Glinde lässt Gutachten überprüfen
Der Kreis muss dem Projekt als zuständige Behörde zustimmen. Der Fachdienst für Abfall, Boden und Grundwasserschutz hat die Untersuchungsergebnisse gelesen, beurteilt die Sache positiv. Glinde will jedoch auf Nummer sicher gehen, ließ das Gutachten von einem eigens beauftragten Fachmann prüfen. Das Schriftstück liegt der Verwaltung seit zwei Monaten vor, Kenntnis über den Inhalt haben weder der Sportverein noch die Politiker. Darüber sind alle verwundert. Rainer Neumann, CDU-Fraktionschef und Vorsitzender des Ausschusses für Umwelt und Klimaschutz, hat jetzt Bürgermeister Rainhard Zug in einer E-Mail aufgefordert, die Ergebnisse im Gremium zu präsentieren. Dieser Schritt ist mit anderen Fraktionen abgestimmt.
Der Glinder Verwaltungschef sagte dieser Redaktion, er könne noch keinen Zeitpunkt für die Vorstellung nennen. „Es gibt noch Fragestellungen, die nicht geklärt sind“, so Zug. Der Sachverständige sei diesbezüglich noch in Kontakt mit der Kreisbehörde. „Hier gilt der Grundsatz, dass Gründlichkeit vor Schnelligkeit geht.“
Christdemokrat Neumann befürwortet einen Vereinsumzug, sollte das Erstgutachten bestätigt werden. Er sagt: „Das ist die Ideallösung, wäre für den TSV wie ein Sechser im Lotto.“ Die Parkplatzsituation auf dem Vereinsgelände bezeichnet er als „unmöglich“. Außerdem befürchtet der Politiker folgendes Szenario: „Bei den nächsten größeren Projekten wird sich der Verein sicherlich an die Stadt wenden.“ An die Kommune hat der TSV ohnehin noch 200.000 Euro zu zahlen. Außerdem drücken ihn Schulden in Höhe von 900.000 Euro, weil er sich vor mehr als 20 Jahren mit einem Hotel samt Tanzsporhalle übernommen hatte, kurz vor der Pleite stand. Die Immobilie wurde verkauft. Erst 2030 ist alles abgestottert.

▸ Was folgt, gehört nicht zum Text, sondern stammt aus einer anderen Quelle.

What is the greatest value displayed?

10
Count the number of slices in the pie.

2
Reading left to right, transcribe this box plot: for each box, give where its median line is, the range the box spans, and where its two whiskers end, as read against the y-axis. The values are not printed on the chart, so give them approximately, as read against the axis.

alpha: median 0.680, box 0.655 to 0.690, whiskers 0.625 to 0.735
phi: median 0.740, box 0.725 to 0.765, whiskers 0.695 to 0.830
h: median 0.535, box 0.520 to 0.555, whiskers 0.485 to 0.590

Sportverein hat 2540 Mitglieder
Bis dahin müsste auf dem jetzigen Areal einiges gemacht werden, um fit für die Zukunft zu sein – natürlich nur im Fall eines gescheiterten Umzugs. Dazu zählen der Austausch des Kunstrasenbelags für rund 200.000 Euro, Arbeiten am Rasenplatz für 300.000 Euro inklusive neuer Drainage und die Schaffung weiterer Außentennisplätze. Wesentlich teuer ist es, den Kabinen- und Sanitäranlagentrakt bei den Tenniscourts optimal zu gestalten.

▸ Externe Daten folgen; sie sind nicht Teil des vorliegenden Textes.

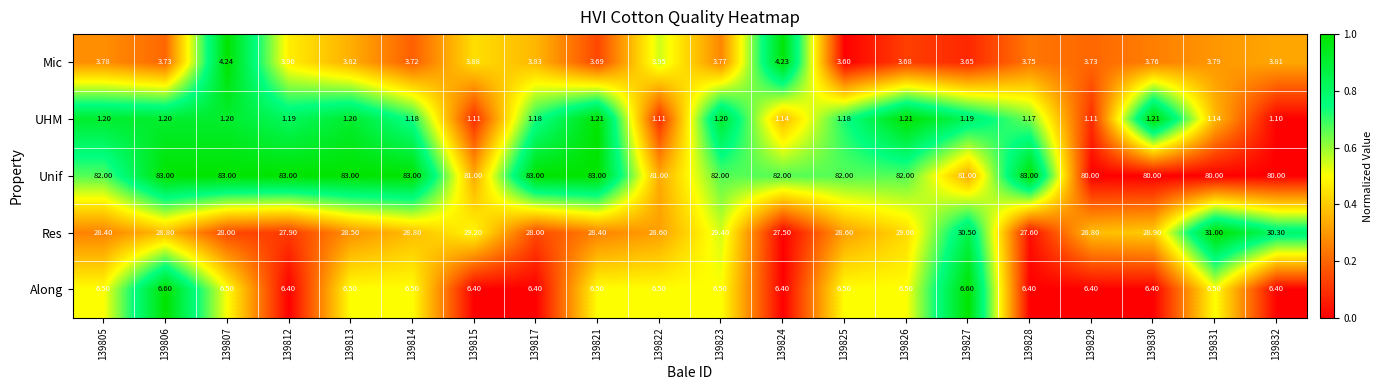

List the series in order of their peak value, highest first.

Unif, Res, Along, Mic, UHM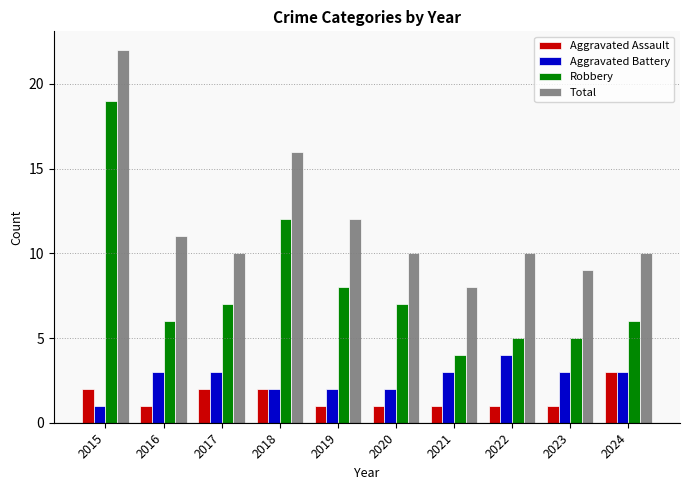

What is the total value across all series at 2018?

32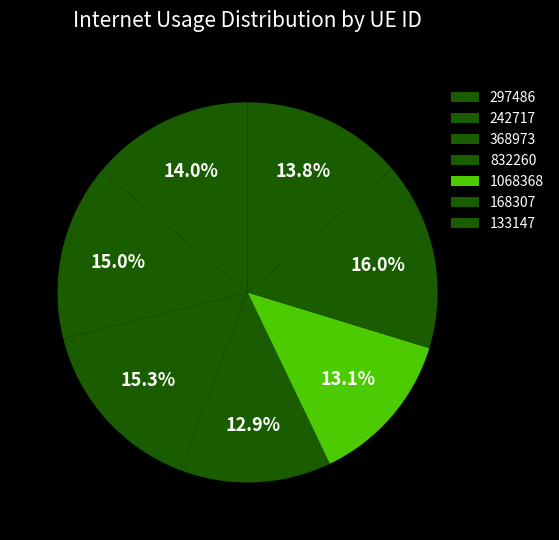

How many segments does this pie chart have?

7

Fußball-Abteilungsleiter Frank Gabbert berichtet von zehn Quadratmeter großen Kabinen, in die sich eine Mannschaft mit 15 Akteuren quetscht und unterstreicht damit den Handlungsbedarf. Seine Sparte ist die größte im Verein. Ihr gehören 500 Personen an. Damit ist man nahezu auf Vor-Corona-Niveau, nachdem die Zahl zwischenzeitlich auf 440 abgesackt war. Der TSV zählt 2540 Mitglieder, wovon 1500 Kinder und Jugendliche sind.

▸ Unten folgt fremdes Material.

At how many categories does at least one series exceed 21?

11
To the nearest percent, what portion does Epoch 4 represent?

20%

Die Grünen stehen dem TSV-Wunsch nach einer Verlagerung zwar offen gegenüber, sind aber skeptisch, ob das ausgesuchte Gelände geeignet ist. Der Fraktionsvorsitzenden Petra Grüner reicht das Gutachten samt Kontrolle durch einen Experten nicht. Sie sagt: „Wir sind der Meinung, dass die Stadt ein eigenes, unabhängiges Gutachten mit Bodenuntersuchungen in Auftrag geben muss.“ Das TSV-Hauptgebäude mit Büro, Spiegelsaal und Restaurant bleibt übrigens auf jeden Fall bestehen.